Will we soon see Alibaba buying eBay? Could Walmart bolster its e-payment strategy with a PayPal acquisition? Those are some of the predictions posited by Jason Del Rey in Recode, as he looks forward to what may be a blockbuster acquisition year in e-commerce.
Alibaba, overflowing with valuable stock following the biggest IPO ever, is poised to make big moves, he notes. The Chinese company might be eyeing eBay in 2015. “Alibaba has no legitimate consumer presence in the U.S., which eBay would help with, and the two marketplaces could combine to challenge Amazon in emerging areas overseas. Plus, they both pride themselves on the same differentiator with Amazon: They don’t compete against their own vendors,” he writes.
What about Walmart acquiring PayPal? What would that accomplish for Walmart? “Give it a proven payment method with a giant consumer base to challenge Apple Pay in mobile payments, while replacing the retailer-backed app CurrentC, which has yet to launch,” Del Rey writes. He adds other possible suitors to snag PayPal include Google, Samsung and Microsoft.
Speaking of Google, the search giant is going head-to-head with Amazon in e-commerce, as people search for products on Amazon and deprive Google of showing search ads to those customers. To compete with Amazon, Google needs a stronger delivery operation. “As a result, Postmates‘ technology, which matches customer orders to be picked up from local stores with a network of on-demand couriers in the area, could be very attractive,” Del Rey predicts.
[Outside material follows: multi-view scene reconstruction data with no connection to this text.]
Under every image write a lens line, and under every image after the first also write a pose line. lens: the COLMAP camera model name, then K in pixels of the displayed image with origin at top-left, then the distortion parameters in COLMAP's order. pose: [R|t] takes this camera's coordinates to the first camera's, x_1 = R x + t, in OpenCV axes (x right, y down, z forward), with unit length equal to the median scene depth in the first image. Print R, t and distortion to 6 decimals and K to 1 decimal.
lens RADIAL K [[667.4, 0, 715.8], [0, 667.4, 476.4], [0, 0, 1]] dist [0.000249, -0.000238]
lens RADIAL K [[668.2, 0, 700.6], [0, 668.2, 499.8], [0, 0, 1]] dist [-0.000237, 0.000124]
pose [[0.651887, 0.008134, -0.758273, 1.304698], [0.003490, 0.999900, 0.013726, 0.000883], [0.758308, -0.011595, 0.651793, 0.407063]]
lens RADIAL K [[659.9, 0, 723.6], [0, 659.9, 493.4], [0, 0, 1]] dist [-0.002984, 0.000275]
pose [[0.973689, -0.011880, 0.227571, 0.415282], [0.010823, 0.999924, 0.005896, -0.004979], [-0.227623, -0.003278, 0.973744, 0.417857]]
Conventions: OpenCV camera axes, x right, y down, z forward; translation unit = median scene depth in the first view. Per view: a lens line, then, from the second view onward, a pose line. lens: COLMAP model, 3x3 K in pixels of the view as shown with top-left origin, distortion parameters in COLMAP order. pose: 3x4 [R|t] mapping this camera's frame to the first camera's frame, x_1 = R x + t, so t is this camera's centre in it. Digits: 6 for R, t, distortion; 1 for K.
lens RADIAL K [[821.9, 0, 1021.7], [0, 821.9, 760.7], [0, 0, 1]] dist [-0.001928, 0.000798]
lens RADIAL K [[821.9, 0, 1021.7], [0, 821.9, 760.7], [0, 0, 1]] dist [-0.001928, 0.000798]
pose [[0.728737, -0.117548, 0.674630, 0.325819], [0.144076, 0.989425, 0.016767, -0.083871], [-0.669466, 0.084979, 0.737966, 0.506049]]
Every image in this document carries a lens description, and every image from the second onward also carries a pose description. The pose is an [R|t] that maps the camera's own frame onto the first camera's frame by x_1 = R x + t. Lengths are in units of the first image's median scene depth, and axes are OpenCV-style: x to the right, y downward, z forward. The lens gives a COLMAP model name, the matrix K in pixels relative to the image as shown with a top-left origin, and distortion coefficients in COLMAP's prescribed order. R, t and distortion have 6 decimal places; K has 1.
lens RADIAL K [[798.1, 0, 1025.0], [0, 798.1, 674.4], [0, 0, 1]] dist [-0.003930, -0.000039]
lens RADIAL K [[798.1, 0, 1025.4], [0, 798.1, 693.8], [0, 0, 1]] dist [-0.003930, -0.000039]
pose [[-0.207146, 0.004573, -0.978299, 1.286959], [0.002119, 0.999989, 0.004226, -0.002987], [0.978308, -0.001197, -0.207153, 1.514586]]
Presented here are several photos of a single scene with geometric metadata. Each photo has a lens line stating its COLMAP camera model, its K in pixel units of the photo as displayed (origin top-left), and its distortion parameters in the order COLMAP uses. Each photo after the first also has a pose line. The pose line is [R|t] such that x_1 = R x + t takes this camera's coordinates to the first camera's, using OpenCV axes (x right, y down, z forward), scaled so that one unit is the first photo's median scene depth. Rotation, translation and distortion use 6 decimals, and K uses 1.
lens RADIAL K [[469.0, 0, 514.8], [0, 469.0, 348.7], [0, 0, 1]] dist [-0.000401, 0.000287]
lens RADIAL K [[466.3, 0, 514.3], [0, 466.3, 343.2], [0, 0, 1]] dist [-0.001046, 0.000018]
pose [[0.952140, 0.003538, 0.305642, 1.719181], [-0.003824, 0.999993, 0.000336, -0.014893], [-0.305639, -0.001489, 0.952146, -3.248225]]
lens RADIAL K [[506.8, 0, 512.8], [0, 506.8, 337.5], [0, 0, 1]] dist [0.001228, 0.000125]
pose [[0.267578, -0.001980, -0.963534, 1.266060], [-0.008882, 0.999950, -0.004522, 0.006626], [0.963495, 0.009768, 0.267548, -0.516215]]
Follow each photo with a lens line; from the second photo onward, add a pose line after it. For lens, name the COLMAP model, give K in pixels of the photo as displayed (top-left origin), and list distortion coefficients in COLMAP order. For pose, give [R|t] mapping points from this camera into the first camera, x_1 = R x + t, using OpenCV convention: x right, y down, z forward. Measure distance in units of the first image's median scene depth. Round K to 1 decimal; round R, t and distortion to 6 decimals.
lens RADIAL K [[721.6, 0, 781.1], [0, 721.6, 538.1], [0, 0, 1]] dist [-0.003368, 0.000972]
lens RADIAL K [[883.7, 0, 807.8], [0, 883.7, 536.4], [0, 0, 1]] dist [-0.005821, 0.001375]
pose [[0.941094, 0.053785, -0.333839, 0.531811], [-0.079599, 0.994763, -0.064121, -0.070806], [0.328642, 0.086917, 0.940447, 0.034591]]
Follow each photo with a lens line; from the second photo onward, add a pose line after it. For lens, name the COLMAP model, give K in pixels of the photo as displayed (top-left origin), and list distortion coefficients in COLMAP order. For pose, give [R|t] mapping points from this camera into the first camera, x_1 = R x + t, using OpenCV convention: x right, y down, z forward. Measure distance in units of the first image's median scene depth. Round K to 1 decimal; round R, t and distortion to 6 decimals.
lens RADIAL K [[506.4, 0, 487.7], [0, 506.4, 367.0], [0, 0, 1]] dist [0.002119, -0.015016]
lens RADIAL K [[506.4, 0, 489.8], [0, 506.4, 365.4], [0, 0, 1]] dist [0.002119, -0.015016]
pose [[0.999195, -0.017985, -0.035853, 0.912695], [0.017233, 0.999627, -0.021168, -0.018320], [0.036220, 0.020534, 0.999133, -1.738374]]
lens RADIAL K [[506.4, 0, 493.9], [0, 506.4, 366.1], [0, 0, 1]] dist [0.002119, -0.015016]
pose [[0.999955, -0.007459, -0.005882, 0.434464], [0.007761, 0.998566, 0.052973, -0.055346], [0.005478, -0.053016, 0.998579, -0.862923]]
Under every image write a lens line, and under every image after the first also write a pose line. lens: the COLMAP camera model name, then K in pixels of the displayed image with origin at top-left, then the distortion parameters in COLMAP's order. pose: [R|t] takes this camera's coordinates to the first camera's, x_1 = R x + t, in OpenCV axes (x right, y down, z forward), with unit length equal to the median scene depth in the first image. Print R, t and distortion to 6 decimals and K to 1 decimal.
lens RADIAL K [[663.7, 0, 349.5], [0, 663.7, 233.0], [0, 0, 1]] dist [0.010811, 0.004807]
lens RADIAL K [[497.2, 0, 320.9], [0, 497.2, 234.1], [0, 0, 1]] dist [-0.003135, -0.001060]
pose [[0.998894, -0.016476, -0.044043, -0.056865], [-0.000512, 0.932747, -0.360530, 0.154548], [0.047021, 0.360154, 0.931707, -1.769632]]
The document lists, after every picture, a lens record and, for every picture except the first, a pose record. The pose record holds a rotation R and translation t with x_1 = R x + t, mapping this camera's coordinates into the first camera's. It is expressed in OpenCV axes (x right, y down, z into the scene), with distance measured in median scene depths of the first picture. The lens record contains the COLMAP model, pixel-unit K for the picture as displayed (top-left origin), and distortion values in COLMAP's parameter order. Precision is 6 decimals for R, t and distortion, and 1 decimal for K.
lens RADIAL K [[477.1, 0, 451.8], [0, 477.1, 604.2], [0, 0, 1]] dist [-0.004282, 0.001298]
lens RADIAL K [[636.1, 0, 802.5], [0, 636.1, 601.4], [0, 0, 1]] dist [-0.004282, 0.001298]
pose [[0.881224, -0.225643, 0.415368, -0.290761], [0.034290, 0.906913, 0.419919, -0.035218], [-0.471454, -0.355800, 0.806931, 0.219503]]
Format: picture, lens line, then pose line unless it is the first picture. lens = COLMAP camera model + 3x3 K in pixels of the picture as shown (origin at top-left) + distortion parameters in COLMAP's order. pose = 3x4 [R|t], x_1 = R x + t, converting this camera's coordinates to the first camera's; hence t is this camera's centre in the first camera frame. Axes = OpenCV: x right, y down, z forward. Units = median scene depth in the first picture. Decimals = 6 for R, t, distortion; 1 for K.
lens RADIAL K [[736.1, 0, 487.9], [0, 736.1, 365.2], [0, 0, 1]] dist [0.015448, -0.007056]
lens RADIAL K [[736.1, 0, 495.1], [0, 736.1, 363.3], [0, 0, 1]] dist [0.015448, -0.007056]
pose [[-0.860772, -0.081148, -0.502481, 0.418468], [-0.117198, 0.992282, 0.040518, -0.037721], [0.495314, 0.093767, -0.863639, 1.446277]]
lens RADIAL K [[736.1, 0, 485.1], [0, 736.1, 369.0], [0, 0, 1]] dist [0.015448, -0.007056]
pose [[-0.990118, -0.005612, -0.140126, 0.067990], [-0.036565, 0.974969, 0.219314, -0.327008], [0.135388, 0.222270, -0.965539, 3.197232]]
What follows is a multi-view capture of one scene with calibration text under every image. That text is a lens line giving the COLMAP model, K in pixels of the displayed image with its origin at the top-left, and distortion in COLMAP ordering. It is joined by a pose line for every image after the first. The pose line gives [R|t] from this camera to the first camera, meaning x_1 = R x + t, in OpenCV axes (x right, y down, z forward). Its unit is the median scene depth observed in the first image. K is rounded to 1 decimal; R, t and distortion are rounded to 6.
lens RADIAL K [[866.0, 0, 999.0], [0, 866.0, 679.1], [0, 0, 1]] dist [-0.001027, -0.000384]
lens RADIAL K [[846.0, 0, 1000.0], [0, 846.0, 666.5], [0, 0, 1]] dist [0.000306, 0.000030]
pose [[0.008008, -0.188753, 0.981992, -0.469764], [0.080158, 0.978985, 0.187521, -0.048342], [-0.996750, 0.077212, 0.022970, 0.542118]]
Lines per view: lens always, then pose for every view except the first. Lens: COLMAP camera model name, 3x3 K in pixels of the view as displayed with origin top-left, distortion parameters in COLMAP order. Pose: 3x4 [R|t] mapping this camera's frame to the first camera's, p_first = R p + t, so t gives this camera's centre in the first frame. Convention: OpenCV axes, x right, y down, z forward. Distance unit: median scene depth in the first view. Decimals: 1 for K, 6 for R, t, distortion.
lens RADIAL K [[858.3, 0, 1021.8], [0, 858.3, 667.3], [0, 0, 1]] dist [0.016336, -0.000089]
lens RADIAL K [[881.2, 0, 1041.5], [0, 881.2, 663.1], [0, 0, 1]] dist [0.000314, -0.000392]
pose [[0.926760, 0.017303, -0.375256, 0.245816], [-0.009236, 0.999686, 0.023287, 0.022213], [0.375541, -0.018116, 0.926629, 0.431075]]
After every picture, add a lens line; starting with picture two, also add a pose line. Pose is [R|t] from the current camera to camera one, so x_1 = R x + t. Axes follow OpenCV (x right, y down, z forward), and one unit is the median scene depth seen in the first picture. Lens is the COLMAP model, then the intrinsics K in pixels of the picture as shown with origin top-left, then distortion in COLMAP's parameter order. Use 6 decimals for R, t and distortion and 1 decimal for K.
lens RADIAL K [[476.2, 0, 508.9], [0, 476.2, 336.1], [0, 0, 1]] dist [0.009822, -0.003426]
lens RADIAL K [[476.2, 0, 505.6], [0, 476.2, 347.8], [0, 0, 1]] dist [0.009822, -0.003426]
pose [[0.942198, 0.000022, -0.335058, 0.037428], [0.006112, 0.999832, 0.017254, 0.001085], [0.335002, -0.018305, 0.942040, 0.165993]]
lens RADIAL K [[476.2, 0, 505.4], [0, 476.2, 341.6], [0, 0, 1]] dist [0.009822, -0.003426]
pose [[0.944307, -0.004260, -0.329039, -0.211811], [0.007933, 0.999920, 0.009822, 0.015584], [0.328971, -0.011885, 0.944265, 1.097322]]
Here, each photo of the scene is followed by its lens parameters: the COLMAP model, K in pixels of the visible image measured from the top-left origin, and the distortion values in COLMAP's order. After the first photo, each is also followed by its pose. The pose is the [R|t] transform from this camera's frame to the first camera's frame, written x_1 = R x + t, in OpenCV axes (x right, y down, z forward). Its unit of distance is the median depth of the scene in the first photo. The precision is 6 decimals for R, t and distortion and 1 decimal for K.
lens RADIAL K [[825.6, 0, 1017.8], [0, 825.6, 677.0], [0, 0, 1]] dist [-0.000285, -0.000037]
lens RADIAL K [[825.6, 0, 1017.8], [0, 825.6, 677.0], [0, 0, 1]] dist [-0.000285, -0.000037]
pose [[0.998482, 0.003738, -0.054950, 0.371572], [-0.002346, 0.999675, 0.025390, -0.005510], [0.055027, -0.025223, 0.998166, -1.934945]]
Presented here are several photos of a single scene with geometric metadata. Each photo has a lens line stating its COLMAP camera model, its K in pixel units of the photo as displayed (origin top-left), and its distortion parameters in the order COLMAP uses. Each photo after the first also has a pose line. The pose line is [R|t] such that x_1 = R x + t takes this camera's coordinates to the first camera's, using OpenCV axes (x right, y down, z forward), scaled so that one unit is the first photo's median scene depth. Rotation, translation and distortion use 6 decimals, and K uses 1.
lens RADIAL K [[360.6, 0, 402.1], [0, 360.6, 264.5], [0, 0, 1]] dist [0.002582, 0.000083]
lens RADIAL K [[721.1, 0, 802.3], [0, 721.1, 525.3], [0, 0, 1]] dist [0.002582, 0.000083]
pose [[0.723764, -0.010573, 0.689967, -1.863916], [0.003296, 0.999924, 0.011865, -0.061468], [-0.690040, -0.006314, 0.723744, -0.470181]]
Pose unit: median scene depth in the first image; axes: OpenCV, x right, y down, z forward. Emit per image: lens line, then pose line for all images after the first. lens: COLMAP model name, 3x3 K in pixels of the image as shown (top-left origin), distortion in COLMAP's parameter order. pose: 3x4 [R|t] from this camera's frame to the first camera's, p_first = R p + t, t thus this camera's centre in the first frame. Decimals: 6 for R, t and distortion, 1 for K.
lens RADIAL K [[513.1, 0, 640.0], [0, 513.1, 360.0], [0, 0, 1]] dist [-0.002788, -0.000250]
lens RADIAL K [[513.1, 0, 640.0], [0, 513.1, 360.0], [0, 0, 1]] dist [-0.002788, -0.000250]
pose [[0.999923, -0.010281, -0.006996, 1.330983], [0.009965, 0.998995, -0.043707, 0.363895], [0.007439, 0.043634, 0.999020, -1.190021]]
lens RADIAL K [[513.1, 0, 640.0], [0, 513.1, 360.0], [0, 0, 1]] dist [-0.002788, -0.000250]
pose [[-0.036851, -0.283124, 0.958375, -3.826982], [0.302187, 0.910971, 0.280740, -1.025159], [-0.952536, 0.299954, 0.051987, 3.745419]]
A long shot, Twitter could buy Stripe, a company that lets customers make payments online.”If Twitter really is serious about building an e-commerce business, it may want its own backend payments provider that’s dead simple for merchants big and small to use,” Del Rey writes. “Another use case: Stripe’s payments service gets baked into Twitter’s new mobile app development service Fabric, cementing it as the full-service toolbox app developers flock to.”
Who do YOU think will make major acquisitions in 2015?